Instruction Evals
Test AGENTS.md changes before they reach every agent
Stet tests coding-agent instruction changes on real repo work before they become shared AI infrastructure.
Evals give teams confidence in shipping their shared AI infrastructure. When making these changes, the two things that matter are simple: do not make things worse, and make things better. Stet helps you measure both.
Why Instructions Need Evals
Agent-native organizations are writing up to 100% of their code with AI, yet still shipping AGENTS.md changes based on vibes. A single bad line in AGENTS.md negatively impacts every agent session for every developer in the repo.

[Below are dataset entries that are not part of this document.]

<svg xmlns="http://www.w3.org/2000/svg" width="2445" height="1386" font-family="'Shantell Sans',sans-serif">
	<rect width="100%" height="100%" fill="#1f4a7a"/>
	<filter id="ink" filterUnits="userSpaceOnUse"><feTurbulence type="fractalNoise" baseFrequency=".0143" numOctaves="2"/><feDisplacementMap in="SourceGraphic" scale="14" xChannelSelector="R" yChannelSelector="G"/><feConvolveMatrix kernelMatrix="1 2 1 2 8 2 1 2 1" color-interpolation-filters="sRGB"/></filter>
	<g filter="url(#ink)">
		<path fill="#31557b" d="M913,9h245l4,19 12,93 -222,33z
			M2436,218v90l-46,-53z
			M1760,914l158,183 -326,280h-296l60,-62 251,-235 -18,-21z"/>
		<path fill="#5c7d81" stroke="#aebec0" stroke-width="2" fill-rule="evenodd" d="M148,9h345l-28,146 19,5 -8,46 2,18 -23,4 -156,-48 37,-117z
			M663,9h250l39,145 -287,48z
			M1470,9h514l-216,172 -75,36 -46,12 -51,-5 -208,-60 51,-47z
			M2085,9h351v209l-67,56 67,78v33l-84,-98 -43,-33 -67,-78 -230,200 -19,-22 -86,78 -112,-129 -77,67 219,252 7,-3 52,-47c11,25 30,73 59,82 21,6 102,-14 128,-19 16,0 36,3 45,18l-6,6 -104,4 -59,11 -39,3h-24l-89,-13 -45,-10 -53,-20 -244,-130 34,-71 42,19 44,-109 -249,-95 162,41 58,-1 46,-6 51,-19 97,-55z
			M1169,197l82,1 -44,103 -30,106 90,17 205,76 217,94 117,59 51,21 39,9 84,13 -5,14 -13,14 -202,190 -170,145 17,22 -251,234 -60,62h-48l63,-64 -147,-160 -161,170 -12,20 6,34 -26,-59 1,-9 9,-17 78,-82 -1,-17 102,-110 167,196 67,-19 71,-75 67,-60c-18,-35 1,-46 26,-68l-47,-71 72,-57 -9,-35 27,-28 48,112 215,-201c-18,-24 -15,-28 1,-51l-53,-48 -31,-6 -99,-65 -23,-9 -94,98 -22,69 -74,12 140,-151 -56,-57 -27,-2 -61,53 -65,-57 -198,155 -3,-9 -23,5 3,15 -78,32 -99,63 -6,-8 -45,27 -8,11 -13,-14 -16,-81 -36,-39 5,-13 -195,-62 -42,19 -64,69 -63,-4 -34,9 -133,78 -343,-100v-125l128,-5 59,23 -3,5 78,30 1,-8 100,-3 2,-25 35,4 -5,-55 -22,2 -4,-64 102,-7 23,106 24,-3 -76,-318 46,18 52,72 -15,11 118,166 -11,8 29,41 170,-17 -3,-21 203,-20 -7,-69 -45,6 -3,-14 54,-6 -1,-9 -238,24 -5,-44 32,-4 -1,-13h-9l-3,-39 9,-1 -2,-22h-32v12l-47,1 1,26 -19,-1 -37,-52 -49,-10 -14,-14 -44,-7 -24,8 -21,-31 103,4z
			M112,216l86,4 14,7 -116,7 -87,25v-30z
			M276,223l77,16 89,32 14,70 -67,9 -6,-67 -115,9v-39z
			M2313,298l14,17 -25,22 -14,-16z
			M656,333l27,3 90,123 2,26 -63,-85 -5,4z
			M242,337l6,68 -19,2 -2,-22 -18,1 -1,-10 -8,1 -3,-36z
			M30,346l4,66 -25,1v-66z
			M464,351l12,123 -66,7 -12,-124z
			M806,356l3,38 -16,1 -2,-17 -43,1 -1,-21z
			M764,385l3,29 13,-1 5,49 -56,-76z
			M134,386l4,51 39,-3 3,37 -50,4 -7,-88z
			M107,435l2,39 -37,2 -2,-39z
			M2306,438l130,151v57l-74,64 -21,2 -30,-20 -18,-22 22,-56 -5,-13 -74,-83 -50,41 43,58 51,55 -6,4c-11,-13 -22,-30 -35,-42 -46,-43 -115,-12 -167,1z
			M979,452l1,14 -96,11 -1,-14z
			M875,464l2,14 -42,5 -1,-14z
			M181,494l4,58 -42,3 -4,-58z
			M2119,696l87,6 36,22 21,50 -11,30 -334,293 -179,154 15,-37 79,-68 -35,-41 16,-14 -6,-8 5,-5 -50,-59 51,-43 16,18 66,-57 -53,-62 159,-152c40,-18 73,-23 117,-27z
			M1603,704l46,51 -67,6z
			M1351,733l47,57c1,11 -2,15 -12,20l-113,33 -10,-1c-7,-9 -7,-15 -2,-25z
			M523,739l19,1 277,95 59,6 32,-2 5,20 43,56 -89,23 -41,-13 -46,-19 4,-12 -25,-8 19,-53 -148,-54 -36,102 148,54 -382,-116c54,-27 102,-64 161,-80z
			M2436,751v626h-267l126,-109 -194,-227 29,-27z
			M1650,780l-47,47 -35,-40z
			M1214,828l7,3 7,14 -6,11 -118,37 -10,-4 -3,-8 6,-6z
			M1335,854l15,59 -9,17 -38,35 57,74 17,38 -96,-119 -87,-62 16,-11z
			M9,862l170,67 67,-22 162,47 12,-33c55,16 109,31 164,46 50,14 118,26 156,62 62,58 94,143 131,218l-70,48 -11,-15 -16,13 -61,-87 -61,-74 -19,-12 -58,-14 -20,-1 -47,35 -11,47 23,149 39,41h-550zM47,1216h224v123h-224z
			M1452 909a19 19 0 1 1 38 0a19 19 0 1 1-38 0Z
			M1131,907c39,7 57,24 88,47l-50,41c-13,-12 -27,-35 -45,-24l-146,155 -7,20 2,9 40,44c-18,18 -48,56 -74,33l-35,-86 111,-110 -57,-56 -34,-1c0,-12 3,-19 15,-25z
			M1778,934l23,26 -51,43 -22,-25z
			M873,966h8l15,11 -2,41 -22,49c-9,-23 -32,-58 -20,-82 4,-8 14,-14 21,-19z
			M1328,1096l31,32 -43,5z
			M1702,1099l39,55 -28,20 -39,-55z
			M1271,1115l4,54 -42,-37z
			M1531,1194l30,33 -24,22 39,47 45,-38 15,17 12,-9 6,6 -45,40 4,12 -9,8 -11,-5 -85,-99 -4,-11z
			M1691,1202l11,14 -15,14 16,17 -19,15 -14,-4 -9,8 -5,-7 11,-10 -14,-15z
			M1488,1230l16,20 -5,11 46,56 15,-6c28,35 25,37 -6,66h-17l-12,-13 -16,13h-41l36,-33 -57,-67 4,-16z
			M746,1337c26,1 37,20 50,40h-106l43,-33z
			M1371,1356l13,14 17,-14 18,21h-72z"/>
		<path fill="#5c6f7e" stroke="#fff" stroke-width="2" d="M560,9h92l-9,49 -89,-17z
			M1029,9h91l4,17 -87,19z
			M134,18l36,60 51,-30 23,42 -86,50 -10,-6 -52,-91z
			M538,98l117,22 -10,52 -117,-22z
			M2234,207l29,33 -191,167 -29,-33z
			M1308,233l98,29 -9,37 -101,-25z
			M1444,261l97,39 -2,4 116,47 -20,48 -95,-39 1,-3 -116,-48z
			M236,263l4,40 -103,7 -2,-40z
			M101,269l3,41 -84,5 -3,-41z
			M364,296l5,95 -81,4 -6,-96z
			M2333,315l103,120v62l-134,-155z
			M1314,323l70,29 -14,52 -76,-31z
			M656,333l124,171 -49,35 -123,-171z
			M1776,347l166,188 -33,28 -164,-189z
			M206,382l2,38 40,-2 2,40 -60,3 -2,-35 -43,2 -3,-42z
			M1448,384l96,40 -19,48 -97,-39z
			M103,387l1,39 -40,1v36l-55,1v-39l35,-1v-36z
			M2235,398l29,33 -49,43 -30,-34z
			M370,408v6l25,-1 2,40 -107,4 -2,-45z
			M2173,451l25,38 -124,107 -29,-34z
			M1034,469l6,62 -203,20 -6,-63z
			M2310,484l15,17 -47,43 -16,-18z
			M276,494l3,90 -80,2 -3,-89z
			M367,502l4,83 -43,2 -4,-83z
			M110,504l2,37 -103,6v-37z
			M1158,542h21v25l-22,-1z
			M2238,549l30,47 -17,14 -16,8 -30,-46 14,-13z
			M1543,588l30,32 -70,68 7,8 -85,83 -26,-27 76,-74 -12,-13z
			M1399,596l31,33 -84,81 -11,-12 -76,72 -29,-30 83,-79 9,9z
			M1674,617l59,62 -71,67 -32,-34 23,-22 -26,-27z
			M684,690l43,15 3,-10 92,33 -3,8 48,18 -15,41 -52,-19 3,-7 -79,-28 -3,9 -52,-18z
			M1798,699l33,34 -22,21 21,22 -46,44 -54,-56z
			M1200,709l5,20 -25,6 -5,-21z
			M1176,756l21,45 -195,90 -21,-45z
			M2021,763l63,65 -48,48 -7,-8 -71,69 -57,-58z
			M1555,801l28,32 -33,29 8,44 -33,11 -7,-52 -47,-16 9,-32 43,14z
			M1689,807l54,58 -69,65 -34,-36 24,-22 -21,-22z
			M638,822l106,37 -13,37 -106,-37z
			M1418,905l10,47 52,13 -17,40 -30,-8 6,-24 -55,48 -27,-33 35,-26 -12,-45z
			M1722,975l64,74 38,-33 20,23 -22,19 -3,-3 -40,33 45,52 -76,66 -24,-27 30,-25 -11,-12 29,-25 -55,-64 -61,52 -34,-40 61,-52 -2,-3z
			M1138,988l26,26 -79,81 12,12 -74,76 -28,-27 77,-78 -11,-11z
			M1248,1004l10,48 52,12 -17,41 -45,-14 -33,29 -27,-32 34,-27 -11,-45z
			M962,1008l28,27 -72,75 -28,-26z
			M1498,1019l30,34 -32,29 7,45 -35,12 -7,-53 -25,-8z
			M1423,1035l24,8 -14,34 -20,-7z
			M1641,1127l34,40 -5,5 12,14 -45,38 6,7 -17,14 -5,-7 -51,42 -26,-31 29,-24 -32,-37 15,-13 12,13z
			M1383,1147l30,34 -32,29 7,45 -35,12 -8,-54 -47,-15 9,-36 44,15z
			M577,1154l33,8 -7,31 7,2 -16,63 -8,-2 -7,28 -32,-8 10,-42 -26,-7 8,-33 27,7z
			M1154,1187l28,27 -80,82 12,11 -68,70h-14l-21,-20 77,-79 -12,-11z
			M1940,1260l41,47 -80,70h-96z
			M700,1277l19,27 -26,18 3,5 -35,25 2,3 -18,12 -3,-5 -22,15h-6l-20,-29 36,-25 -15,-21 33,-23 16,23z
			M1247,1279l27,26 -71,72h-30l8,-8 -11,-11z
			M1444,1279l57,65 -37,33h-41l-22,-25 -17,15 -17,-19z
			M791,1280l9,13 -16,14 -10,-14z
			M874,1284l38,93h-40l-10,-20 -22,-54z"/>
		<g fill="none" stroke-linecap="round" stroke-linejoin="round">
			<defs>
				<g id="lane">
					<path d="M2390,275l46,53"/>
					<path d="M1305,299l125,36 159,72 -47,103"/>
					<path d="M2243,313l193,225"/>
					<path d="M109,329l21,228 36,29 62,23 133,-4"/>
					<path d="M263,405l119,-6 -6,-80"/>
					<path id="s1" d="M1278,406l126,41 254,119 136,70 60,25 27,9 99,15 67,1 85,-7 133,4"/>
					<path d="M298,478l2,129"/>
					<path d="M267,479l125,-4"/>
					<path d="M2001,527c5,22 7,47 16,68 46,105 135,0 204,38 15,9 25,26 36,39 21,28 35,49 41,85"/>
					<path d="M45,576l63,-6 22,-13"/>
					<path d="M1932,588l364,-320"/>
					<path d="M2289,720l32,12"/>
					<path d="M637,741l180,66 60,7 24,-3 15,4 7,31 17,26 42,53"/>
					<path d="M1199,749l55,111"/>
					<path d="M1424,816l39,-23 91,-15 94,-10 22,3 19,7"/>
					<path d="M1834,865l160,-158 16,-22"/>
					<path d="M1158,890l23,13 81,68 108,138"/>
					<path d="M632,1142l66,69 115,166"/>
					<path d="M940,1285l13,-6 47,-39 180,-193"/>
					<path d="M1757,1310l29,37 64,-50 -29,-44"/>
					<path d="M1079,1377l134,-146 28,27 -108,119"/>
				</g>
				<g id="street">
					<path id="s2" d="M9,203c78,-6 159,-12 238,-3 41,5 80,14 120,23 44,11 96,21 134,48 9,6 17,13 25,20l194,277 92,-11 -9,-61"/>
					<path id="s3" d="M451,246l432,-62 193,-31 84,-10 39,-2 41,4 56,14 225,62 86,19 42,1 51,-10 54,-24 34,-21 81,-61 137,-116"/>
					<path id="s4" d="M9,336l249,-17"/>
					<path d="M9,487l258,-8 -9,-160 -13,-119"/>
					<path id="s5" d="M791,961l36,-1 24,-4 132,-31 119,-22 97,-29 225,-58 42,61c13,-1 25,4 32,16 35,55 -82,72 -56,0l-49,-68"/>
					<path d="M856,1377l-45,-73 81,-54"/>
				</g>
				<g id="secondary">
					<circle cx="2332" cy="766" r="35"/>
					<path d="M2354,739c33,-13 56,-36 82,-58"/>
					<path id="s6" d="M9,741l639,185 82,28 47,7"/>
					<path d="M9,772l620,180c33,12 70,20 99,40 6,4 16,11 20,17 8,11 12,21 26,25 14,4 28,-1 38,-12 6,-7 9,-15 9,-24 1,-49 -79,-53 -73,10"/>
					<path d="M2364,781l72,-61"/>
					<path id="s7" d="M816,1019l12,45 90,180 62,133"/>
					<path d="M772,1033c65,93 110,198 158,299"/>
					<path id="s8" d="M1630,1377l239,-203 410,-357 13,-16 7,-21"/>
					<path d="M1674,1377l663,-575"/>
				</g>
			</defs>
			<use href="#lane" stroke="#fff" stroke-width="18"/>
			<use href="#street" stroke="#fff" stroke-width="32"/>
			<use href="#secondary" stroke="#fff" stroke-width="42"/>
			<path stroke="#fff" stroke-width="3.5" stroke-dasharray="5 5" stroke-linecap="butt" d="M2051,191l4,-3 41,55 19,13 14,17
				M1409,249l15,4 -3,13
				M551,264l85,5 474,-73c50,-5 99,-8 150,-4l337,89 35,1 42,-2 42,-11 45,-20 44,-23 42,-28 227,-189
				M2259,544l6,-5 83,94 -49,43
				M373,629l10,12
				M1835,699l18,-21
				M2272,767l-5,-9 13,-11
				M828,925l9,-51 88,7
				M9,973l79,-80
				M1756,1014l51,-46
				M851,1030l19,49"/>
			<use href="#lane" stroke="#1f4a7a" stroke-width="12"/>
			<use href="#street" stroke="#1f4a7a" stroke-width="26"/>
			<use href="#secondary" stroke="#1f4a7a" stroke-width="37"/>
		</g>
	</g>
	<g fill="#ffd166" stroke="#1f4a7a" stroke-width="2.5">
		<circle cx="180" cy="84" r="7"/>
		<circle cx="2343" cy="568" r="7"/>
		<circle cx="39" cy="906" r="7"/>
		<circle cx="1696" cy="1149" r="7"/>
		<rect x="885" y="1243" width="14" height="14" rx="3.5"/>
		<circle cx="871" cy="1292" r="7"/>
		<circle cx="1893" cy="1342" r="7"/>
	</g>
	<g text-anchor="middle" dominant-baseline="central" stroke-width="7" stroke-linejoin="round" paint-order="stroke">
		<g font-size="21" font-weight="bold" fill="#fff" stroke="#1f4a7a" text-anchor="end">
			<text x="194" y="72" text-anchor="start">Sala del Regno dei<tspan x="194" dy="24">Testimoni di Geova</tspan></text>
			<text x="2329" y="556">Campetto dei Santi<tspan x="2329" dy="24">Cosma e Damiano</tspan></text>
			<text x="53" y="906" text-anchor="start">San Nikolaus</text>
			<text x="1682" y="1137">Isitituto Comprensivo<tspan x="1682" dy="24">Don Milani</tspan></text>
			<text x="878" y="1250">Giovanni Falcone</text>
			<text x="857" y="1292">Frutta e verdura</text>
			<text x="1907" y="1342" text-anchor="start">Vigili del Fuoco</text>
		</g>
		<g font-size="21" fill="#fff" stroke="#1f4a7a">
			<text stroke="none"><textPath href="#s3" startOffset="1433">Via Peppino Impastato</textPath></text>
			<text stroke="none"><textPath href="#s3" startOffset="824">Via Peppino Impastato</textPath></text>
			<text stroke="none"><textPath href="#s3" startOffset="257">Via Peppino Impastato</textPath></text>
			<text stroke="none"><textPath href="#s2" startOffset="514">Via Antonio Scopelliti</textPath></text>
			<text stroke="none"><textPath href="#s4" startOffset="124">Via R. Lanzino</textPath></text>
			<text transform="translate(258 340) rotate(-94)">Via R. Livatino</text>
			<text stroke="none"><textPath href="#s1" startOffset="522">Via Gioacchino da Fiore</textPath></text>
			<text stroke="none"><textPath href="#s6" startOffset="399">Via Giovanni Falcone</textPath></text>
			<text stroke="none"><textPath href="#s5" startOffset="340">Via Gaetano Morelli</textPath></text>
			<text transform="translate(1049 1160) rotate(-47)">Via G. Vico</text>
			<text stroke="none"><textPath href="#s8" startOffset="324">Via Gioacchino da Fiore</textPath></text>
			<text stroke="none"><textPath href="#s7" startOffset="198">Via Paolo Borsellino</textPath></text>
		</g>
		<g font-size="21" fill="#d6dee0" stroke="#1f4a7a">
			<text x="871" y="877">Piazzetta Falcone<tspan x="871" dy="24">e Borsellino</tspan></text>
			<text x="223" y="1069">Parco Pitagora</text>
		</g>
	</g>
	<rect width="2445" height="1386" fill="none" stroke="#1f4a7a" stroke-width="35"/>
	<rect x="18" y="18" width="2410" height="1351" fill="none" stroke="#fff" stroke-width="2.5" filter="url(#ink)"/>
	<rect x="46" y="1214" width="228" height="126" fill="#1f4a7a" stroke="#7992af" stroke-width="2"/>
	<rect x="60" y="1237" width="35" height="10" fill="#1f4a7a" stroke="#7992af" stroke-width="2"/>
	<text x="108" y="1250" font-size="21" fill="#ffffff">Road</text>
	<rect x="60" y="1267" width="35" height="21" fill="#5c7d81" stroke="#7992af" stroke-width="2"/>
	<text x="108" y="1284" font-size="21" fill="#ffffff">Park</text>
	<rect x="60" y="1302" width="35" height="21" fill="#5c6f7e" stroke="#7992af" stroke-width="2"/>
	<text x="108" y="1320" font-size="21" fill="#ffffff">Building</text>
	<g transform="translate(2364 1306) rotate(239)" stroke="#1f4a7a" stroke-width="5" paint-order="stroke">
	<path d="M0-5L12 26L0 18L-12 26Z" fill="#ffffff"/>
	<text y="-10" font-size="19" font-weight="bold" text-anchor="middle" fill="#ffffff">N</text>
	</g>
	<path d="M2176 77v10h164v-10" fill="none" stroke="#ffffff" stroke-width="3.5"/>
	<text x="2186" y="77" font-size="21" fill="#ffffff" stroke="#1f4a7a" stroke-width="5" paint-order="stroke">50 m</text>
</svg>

We need a way to move from vibes to rigor.
What Goes Wrong
A concrete failure mode is adding too much implementation detail to AGENTS.md instead of using progressive disclosure. The agent gets confused on tasks unrelated to that detail and starts ignoring other instructions in AGENTS.md.
What Stet Compares
AGENTS.md changes
Model comparison, such as Opus 4.7 vs 4.6
Model reasoning effort
Harness changes, such as Claude in Cursor vs Claude in Claude Code
SKILL.md changes
What The Eval Measures
Correctness
Run the same tests and validation commands that make the original repo work trustworthy.
Equivalence
Check whether the patch solves the same problem, not merely whether it changed nearby files.
Review quality
Score maintainability, bug risk, edge cases, coherence, and instruction adherence above the test gate.
Footprint risk
Measure whether the candidate made the patch larger, touched unrelated areas, or created merge risk.
Cost and traces
Keep the token spend, attempts, logs, and evidence attached to the result so the rollout decision is inspectable.
How It Works
Build the candidate
Point Stet at the current instruction setup and the candidate: AGENTS.md, SKILL.md, model, reasoning effort, or harness.
Replay real work
Stet selects tasks from repo history, resets to the pre-change state, and runs each arm through the same agent workflow.
Read the rollout signal
The result shows what improved, what regressed, what cost changed, and whether the evidence is strong enough to ship.
The same methodology powers Stet's model comparisons and private repo evals. Use it when an instruction, model, reasoning, skill, or harness change is about to become the default path for every agent session.